* [WRITTEN REQUEST A]:
Answer these questions from the passage on converting buildings into public libraries:
(i) How long must maintenance have stopped before there may not be much of an old building left?
(ii) Apart from the cost of reworking the building, what is a library saddled with for the life of a converted building?
(iii) Without what in mind should the building program be written?

=== SELECTED TEXT ===

Even worse, cities may run old buildings into the ground once new buildings are under way. If maintenance has stopped for more than a year, there may not be much left, certainly not enough to make the conversion to a public library economically sensible.
Converting nonlibrary buildings to public libraries is done all the time. Sometimes everything works out beautifully, but on other occasions the library ends up spending far more on a reworked but dysfunctional building than it would spend on a brand-new one, and in addition is saddled with higher operating costs for the life of the building.
When people pressure you to accept or purchase an existing building, always get help before saying “yes.”
- The help includes a building program written without any conversion job in mind. Once it is finished, the program can be compared with the proposed building to be sure that the spaces you need can be provided there. Sometimes a building will be so unsuitable for reuse that your consultant’s opinion may be enough to stop things.

===

* [WRITTEN REQUEST B]: From the listing below, extract every line that contains the string "myocardium". Case counts.

=== WORKING DATA ===

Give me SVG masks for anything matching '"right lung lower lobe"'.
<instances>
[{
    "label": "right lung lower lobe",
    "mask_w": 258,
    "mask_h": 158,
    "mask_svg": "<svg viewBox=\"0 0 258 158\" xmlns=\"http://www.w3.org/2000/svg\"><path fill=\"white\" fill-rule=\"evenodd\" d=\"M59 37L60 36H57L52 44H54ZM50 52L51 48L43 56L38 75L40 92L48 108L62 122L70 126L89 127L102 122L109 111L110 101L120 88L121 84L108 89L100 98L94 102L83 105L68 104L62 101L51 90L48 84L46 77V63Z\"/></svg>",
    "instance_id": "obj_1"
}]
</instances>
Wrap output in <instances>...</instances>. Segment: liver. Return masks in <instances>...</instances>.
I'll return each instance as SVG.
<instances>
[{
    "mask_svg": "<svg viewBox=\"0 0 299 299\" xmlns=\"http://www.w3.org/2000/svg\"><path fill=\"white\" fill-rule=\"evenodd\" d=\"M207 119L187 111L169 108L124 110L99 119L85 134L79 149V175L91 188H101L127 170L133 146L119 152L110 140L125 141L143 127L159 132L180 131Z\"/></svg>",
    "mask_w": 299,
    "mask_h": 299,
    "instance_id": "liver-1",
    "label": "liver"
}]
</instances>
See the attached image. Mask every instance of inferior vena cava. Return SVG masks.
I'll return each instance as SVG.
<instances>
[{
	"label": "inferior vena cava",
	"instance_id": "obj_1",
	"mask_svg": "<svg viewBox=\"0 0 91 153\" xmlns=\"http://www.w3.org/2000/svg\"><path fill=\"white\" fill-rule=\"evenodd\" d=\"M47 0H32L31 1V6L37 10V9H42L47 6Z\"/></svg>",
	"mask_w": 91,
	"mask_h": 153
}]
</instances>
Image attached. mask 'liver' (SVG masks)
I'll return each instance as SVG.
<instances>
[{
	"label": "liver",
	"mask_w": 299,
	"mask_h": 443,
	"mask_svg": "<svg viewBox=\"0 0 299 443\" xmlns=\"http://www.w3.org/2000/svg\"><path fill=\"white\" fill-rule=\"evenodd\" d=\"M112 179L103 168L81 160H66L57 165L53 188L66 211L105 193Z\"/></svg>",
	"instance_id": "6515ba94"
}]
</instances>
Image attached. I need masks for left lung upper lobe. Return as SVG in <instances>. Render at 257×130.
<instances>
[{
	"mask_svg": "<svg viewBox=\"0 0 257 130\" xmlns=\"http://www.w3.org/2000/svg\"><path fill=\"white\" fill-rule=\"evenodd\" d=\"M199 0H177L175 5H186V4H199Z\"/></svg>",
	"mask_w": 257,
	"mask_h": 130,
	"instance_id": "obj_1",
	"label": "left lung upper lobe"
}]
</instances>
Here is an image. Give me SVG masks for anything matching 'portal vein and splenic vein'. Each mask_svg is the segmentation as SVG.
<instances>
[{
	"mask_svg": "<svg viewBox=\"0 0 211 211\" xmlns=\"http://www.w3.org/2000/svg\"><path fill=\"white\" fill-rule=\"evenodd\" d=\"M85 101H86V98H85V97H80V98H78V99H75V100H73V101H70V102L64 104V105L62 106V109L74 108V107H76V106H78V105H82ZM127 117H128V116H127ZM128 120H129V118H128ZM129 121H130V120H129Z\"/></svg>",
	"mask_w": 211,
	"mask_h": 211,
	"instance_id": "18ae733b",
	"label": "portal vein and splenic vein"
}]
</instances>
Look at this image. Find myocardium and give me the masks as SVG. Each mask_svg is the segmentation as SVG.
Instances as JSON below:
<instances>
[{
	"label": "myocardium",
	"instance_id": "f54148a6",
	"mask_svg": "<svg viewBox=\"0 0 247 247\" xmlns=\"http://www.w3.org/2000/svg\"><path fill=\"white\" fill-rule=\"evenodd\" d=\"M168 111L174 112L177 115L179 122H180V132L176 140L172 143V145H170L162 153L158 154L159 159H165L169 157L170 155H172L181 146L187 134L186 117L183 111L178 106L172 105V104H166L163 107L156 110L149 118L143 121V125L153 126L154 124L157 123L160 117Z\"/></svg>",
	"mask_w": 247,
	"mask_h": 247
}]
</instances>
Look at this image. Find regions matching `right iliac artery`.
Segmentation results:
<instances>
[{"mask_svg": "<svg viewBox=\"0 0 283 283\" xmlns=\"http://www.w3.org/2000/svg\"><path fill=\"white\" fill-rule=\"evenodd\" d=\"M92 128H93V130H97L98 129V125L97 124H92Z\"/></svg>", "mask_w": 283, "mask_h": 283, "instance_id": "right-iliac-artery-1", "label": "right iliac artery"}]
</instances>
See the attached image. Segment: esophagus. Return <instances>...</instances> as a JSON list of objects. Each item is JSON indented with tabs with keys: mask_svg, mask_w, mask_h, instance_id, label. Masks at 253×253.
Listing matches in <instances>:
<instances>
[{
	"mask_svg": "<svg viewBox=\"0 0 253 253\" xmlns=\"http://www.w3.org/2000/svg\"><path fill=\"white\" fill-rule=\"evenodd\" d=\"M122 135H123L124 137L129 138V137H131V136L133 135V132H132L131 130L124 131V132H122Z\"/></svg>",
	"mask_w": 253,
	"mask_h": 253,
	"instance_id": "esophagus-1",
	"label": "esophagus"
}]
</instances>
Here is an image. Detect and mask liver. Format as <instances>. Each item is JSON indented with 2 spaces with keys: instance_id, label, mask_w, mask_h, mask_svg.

===

* [FINAL ANSWER A]:
(i) More than a year.
(ii) Higher operating costs.
(iii) Any conversion job.

* [FINAL ANSWER B]:
Look at this image. Find myocardium and give me the masks as SVG. Each mask_svg is the segmentation as SVG.
	"label": "myocardium",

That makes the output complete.